Additionally, the teachers I have interviewed have almost unanimously indicated the high value the subject has for the children they work with. A further phase of my project will aim to use participatory methods to explore children’s perspectives of their own art education, which will provide further insight into how curriculum narrowing affects children themselves. Ultimately, if our aim in supporting children’s return to full time school is to cement their curiosity and desire to learn, continuing to offer them experiences they hold in high regard – and, put simply, enjoy – would appear to be fundamental.
Considering the upheaval of routine, lack of social interaction and potential loss of loved ones that children have endured over the course of the crisis, some schools are planning to implement what has been termed a recovery curriculum. The idea behind the recovery curriculum is that a focus on relationships, community and space for expression may be key to supporting children through this transition. This reflects the belief that, upon children’s return to school, teachers’ main concern should be reigniting their love of learning so that they can continue their education with enthusiasm. The arts, with their scope for self-expression, collaboration and exploration, are well placed to contribute to fulfilling some or all of these levers for recovery.
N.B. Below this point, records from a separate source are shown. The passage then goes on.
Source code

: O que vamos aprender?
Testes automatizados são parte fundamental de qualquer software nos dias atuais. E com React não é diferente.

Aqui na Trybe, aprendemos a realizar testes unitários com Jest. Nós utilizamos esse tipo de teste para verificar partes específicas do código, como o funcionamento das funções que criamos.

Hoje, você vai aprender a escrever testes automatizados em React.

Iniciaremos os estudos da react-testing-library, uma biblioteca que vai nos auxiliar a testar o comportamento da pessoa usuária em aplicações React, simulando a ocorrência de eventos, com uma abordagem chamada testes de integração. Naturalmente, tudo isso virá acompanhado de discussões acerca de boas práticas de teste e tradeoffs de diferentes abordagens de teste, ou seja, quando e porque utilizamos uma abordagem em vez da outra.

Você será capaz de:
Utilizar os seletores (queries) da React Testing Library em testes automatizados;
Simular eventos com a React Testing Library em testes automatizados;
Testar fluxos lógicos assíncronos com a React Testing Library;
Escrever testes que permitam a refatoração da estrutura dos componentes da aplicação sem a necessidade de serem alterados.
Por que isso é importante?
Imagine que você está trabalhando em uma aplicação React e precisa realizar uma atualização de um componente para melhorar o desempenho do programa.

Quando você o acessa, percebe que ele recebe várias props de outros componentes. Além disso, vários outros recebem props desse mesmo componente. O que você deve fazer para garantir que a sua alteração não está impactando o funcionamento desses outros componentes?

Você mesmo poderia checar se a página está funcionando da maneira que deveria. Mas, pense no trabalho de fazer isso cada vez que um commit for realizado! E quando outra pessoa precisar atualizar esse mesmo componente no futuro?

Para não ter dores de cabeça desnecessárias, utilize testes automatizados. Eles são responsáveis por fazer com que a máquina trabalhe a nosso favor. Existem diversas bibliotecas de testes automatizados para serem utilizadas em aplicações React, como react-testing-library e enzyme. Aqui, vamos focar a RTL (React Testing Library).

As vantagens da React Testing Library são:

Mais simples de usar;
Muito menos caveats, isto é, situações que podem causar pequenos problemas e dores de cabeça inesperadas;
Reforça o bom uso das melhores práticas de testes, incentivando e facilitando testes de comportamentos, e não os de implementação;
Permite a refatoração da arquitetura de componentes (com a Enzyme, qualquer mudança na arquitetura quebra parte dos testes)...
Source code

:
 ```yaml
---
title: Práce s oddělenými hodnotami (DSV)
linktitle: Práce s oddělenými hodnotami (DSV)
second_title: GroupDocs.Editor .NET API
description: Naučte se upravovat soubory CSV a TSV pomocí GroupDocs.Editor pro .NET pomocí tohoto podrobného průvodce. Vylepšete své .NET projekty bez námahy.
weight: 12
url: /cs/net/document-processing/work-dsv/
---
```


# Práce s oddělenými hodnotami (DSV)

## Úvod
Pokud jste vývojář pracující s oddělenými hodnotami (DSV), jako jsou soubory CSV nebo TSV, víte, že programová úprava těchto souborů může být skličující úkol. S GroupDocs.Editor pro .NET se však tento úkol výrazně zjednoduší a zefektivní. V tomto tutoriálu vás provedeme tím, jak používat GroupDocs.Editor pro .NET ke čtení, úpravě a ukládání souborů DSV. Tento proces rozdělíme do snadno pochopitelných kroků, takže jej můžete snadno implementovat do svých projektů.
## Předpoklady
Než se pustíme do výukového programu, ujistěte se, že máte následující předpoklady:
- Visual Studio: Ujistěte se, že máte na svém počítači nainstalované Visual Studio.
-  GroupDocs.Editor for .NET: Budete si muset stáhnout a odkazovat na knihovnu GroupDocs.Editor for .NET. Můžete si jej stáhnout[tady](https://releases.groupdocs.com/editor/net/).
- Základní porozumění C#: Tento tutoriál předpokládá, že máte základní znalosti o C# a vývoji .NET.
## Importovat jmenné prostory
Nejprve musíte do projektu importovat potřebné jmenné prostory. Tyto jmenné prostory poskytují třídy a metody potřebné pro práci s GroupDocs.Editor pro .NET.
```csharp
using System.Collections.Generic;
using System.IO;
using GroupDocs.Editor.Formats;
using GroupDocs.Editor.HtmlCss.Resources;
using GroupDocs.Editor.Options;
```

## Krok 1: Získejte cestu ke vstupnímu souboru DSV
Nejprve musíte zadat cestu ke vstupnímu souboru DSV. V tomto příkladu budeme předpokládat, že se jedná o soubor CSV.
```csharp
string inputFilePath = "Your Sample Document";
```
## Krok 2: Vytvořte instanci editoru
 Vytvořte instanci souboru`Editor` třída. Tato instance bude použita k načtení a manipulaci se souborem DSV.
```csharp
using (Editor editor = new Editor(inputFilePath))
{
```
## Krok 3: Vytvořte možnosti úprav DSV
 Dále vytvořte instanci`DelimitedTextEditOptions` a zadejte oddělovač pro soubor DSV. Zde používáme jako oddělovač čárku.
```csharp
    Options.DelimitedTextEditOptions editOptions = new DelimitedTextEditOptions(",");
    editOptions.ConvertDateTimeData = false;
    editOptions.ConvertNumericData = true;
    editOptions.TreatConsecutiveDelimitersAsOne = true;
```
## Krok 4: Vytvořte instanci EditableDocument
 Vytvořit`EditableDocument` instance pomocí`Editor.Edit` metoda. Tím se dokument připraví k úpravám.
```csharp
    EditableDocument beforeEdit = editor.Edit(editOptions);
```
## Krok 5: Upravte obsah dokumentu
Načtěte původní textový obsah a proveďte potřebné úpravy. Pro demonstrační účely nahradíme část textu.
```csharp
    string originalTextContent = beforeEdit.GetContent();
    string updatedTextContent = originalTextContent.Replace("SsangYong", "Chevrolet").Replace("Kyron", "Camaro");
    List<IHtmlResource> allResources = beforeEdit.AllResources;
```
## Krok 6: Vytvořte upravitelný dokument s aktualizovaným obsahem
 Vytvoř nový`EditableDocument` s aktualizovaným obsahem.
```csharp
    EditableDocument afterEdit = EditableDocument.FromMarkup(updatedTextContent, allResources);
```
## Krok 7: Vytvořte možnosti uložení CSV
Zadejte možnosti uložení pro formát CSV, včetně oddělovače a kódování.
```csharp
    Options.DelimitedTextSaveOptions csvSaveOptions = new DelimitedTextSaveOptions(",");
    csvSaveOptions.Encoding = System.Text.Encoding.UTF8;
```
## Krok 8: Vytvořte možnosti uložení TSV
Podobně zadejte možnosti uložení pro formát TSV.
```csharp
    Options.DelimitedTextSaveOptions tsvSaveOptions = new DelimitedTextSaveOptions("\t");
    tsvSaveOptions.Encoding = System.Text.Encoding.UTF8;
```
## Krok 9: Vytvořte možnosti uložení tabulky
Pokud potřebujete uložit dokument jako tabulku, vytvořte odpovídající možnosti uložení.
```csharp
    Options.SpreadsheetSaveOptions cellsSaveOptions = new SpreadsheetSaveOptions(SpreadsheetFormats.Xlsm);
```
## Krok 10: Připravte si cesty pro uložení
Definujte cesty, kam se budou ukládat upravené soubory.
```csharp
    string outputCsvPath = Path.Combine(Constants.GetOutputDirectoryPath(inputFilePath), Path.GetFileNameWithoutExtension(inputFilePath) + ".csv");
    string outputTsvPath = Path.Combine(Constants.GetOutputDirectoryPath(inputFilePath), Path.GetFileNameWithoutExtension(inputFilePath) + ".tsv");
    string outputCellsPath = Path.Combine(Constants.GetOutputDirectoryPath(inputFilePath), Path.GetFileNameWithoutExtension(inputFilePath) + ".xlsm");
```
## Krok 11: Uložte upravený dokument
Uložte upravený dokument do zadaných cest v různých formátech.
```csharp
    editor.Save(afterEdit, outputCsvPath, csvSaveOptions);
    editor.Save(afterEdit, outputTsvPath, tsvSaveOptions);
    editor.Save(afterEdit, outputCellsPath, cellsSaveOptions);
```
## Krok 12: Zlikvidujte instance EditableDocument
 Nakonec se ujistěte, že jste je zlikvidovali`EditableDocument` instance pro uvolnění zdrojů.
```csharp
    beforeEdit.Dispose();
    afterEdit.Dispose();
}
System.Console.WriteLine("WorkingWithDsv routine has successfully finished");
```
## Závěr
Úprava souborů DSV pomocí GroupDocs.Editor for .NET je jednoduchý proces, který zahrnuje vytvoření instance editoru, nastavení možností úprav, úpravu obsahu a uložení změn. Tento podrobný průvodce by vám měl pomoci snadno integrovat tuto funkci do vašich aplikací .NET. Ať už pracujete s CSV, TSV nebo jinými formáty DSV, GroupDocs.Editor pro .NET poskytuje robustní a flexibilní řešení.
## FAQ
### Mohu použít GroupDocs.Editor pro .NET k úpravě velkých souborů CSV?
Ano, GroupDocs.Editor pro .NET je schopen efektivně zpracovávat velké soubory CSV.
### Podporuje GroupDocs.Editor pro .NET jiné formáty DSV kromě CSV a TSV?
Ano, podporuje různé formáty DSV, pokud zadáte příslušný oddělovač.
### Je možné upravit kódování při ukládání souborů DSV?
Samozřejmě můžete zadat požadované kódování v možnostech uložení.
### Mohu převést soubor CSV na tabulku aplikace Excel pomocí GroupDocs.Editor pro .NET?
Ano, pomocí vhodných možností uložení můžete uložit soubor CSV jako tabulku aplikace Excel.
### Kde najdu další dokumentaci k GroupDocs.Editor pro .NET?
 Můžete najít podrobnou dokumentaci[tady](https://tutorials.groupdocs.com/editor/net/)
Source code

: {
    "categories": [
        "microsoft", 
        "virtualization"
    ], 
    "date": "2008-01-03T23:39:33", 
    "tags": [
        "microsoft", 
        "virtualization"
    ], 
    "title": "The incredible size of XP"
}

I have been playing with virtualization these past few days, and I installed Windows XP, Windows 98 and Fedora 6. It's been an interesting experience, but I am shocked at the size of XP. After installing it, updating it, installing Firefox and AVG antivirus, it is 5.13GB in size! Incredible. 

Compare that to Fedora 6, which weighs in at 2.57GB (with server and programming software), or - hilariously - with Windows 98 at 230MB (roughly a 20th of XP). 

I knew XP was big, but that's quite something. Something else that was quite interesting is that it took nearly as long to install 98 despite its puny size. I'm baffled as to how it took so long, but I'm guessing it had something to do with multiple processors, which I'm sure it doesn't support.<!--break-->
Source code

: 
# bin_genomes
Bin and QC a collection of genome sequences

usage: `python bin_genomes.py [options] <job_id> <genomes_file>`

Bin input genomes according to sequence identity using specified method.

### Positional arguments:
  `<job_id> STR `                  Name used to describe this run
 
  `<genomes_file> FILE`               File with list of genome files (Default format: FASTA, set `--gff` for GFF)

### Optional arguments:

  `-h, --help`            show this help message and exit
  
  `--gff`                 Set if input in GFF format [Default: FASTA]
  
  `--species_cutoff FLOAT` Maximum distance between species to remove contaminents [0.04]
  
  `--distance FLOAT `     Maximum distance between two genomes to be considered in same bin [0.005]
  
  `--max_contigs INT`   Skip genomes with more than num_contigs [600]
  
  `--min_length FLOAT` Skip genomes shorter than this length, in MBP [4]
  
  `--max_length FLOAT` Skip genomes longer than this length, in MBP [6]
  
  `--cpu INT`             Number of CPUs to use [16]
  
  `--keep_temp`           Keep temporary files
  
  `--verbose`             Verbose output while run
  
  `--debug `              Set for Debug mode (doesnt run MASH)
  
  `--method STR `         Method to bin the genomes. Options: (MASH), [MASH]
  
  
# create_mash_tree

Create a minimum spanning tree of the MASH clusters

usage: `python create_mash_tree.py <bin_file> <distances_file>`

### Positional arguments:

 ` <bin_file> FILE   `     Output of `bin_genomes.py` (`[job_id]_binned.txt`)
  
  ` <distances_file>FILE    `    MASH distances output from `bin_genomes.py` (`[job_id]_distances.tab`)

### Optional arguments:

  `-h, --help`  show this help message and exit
A troubling finding from my research has been the suggestion from some participants that the arts were already being ‘squeezed’ from the Early Years Foundation Stage (EYFS) curriculum before the pandemic took hold, a finding which is echoed in other studies of England’s national curriculum. My own participants have variously described the position of visual art in the curriculum as ‘pressured’, ‘squashed’, ‘an afterthought’ and ‘side-lined’. If the curriculum was narrowing as a result of the pressures of policy changes and a heavy focus on accountability and assessment before school closures complicated matters, the implication that these pressures are set to increase come September is disquieting.
The arts could be a great asset in supporting children through these monumentally difficult times. As all children return to school full time in September, we cannot afford to risk disrupting their learning further by greeting them with an impoverished curriculum. A truly broad and balanced approach is crucial to igniting children’s love for learning and making school a safe space for them again.